Quando il sole incominciò a sciogliere il buio che si era accumulato nell’arco della notte, la vita invase lentamente le strade. Gli spazzini e i fornai, gli edicolanti e i camioncini che portavano i giornali, le consegne alle fiorerie, i proprietari di bar con le chiavi delle saracinesche che scivolavano di mano e ricadevano lungo la gamba attaccate alla cordicella.

Di lì a poco arrivarono anche le prime guardie giurate.

All’improvviso – come a nugoli – sciamarono dentro gli impiegati, i dirigenti e il Direttore; tutti riconoscibili a miglia di distanza come i poliziotti in borghese.

Attendemmo il segnale verde sulle porte che indicava l’apertura al pubblico della Banca.

Eravamo arrivati primi, degli altri nessuna traccia. Segnale verde. Scendemmo dall’auto. Entrammo in banca pronti a mostrare le armi, ma una voce ci sovrastò dopo pochi passi: “tutti a terra, questa è una rapina”.

Cazzo, cazzo, cazzo avevamo perso ancora. Erano riusciti ad arrivare ancora una volta prima di noi, confondendosi con gli impiegati.

Non vinceremo mai neanche una puntata di “Pazzi per la Uno Bianca” figuriamoci l’intero maledetto reality, ammesso che non ci ammazzino mentre ci proviamo.

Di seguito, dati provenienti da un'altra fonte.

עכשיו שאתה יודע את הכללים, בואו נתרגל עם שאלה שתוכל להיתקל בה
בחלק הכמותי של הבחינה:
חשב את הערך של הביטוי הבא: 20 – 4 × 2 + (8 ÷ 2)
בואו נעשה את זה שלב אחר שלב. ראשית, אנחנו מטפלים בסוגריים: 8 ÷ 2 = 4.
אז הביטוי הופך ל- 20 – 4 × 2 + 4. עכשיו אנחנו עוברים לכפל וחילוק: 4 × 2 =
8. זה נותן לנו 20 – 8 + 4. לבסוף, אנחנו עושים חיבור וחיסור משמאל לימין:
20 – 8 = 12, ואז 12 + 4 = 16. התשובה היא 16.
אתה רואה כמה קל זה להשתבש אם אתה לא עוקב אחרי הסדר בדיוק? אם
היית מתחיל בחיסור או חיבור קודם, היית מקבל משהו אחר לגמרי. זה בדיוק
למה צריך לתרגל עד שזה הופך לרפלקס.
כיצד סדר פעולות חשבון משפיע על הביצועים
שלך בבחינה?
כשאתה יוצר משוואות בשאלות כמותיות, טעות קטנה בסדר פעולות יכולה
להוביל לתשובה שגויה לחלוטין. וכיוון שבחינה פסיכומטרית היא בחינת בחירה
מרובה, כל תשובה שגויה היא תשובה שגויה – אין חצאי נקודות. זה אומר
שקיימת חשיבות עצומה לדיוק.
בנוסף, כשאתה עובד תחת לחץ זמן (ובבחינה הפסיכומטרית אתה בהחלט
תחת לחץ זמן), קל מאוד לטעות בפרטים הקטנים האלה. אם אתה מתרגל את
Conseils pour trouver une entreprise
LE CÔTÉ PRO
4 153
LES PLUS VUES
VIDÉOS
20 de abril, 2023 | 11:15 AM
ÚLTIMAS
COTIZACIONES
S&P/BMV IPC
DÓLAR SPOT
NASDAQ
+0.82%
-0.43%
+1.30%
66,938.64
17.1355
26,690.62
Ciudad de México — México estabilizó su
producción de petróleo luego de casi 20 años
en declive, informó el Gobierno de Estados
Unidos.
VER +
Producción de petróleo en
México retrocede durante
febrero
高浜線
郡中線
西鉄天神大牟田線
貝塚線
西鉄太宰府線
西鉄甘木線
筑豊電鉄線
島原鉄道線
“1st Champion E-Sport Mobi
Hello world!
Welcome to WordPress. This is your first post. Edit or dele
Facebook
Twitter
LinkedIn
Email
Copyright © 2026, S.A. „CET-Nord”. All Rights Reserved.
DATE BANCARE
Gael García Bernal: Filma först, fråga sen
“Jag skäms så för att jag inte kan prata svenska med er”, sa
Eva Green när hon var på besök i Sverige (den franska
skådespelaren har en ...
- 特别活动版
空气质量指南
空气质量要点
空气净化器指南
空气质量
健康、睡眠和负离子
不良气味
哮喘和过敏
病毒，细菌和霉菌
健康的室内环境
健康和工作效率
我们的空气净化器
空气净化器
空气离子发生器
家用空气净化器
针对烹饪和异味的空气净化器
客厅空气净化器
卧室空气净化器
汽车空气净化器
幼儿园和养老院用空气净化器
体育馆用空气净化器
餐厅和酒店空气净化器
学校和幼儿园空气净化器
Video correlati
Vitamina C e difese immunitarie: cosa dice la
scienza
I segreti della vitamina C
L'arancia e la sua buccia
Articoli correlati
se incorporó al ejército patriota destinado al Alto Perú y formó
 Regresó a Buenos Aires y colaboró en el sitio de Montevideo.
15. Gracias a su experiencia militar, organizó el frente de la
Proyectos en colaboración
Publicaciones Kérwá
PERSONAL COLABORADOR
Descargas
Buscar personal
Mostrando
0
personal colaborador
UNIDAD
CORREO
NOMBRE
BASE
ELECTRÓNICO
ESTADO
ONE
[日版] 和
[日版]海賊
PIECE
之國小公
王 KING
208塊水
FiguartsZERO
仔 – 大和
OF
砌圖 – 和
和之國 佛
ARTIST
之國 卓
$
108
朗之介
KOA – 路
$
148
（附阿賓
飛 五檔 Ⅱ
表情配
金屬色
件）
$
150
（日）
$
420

Dedicato a Real Time e alla sua ricerca di nuovi format… una idea da miliardi chiesta con innocenza ai suoi telespettatori.

Categorie:piccole storie

solo nei migliori cinema

Si preparano ad invaderci dallo spazio… Sono feroci e innumerevoli… Non hanno un cuore e non avranno pietà… Preparatevi a respingerli o sarete condannati a nascondervi… ASTROGOTI, da febbraio al cinema.

 

Un brillante ricercatore pieno di speranze… Un mondo accademico invidioso… Finanziamenti non disponibili… Attrezzature tecniche antidiluviane… La forza di un sogno… Il film vincitore di due Golden Globe e candidato a 11 premi Oscar… IONOFORESI da marzo finalmente al cinema.

 

Un orologio senza ore… Un puzzle fatto di tessere mancanti… Una collana senza filo… Un gioco le cui regole si ricavano dalle eccezioni… Finalmente distribuito anche in Italia INUTILE il film che nessuno ha voluto andare a vedere… e voi cosa farete?

 

Si muovono nel buio… Non hanno occhi… Mirano alle vostre teste… Urlate, non vi sentiranno… Potete iniziare a tremate… PIPISTRELLI, dal 15 febbraio al cinema.

 

Gettata in mare da uomini induriti dalla fatica… Ripescata da acque profonde e custodita gelosamente… E di nuovo gettata in mare… Un destino buio e gelido che si ripete ininterrotto… ANCORA, il primo documentario di denuncia sul maltrattamento degli oggetti.